__What is being asked__: For each line of the listing that includes the word "スタイル", show the whole line.

*** Information supplied ***

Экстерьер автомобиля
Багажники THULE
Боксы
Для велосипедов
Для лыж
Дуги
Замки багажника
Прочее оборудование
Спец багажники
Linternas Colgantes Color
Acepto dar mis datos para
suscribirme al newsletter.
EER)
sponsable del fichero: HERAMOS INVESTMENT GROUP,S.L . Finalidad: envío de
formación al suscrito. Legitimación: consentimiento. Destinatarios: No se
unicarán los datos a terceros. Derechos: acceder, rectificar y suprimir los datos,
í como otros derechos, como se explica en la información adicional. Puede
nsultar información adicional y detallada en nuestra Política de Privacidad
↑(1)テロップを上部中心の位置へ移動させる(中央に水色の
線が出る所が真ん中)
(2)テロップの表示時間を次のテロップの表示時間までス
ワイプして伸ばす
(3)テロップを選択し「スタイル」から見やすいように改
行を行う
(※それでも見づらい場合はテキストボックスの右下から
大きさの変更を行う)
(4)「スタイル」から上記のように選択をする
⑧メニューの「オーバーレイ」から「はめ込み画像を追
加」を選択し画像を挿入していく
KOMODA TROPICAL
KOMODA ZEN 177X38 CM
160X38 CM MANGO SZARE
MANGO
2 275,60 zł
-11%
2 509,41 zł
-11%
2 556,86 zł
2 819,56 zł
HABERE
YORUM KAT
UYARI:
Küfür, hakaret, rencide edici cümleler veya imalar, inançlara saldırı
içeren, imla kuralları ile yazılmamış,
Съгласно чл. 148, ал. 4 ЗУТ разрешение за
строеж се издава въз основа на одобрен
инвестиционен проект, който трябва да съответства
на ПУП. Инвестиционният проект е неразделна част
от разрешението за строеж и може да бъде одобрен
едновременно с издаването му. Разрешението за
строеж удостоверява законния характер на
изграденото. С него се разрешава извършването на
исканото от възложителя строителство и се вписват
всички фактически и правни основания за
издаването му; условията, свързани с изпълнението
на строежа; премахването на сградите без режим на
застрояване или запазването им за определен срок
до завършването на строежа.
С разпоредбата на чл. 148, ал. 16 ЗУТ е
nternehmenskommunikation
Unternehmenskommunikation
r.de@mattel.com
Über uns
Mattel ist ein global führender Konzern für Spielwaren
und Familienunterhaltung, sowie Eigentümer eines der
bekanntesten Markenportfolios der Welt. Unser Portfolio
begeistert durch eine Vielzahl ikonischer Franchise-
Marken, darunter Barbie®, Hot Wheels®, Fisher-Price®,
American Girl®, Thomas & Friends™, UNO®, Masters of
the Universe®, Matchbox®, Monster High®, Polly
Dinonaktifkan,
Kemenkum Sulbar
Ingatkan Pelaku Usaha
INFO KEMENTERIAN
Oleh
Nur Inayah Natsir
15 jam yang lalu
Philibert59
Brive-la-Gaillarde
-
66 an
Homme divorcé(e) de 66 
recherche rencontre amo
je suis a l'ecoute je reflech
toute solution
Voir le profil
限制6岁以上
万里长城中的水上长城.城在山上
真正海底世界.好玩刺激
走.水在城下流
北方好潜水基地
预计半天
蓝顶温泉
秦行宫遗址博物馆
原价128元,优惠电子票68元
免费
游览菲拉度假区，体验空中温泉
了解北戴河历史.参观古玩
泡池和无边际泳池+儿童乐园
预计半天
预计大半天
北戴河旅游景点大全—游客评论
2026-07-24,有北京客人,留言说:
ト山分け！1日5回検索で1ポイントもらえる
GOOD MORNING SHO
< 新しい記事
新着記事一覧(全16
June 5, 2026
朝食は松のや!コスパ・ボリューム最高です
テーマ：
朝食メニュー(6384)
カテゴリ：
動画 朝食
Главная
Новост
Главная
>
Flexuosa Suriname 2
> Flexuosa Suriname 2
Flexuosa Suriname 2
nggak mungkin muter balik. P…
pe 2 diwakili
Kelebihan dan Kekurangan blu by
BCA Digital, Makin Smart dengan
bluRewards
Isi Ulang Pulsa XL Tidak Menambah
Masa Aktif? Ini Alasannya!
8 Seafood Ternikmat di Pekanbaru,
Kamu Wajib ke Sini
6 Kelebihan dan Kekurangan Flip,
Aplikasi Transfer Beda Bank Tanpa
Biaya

***

__Expected answer__:
(3)テロップを選択し「スタイル」から見やすいように改
(4)「スタイル」から上記のように選択をする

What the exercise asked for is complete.